6-Would it be possible to develop in the future a technology that allows them to be explored, for example, in a manned mission?

It seems extremely difficult, since the closest known black holes are thousands light years away, which implies that reaching them would require missions of at least thousands of years in duration. But if we ever had the technology to make these trips, then most likely we would also be able to explore the environment near the black hole. Given what we know of the human being, there would probably be no shortage of volunteers to jump inside.

7-What is your relationship with wormholes? What is the difference between them?

Wormholes are a kind of shortcut in the universe: let’s imagine that we are little worms on the surface of an apple, and we want to go to the other end of that apple. We can slowly crawl across the surface, or make a tunnel that takes us to the other side through a shorter path. If they existed in our universe, these tunnels would give us the way to overcome the enormous interstellar distances. Unlike black holes, where there is entry but no exit, a wormhole would allow us to make round trips. However, while today we know that black holes exist in our universe, wormholes still belong to speculation, something that we have only explored with pencil and paper using the equations of Einstein’s theory. Unfortunately, it would not be safe to travel through wormholes: they are so delicate that trying to go through them would quickly close to become black holes where, as we have seen, we would die in pieces. To this day, wormholes are just highly speculative constructions, but in any case fascinating to explore what physics allows us when we push it to its limits.

8-Gravitational waves, can black holes provide us with information?

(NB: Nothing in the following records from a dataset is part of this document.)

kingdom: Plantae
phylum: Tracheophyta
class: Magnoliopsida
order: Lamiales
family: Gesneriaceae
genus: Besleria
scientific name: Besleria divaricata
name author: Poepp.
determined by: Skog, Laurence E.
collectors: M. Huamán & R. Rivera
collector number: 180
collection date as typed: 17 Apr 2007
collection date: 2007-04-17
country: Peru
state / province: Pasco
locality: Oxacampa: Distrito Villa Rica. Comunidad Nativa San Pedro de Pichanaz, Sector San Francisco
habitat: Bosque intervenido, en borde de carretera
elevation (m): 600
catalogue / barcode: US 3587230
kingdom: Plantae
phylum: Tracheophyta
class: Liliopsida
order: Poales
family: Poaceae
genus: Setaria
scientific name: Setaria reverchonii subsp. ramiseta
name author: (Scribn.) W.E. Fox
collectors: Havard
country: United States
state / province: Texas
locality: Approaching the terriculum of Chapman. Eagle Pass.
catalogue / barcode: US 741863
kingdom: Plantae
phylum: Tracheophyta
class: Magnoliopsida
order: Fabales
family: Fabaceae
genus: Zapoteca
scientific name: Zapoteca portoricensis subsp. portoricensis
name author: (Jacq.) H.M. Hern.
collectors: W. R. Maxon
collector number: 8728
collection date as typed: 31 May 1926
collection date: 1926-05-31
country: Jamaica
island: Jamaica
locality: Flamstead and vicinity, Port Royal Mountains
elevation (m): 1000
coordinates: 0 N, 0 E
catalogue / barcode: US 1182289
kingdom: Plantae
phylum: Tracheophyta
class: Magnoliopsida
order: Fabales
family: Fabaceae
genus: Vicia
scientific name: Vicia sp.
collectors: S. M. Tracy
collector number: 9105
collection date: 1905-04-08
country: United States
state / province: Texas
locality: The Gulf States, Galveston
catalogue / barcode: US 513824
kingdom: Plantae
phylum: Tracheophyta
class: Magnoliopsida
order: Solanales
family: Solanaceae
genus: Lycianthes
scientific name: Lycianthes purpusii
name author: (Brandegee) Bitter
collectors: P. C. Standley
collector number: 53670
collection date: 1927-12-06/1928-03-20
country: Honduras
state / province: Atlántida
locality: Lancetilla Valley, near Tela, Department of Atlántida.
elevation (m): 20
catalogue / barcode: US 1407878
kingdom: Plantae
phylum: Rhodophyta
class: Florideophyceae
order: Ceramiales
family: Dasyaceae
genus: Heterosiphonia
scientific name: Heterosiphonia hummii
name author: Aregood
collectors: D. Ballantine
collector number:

The discovery, just over two years ago, of the gravitational waves that occurred in the collision and merger of two black holes has provided the most overwhelming evidence of the existence of these objects. Until now we only had indirect evidence of them, traces of their presence as very massive and compact but invisible objects, something like detecting the invisible man by his footprints in the snow. Gravitational waves have revealed black holes to us much more directly. One of the main questions that we now ask ourselves to solve with them is: are these really the black holes that Einstein’s theory predicts, or are they really good “imposters” instead?

9-Was Einstein aware that his theory predicted the existence of black holes?

Einstein never understood that his theory predicted black holes, and he even wrote an article in which he denied their possibility. Despite Einstein’s wonderfully creative imagination, his equations turned out to be smarter than he was, and they went far beyond what he thought possible.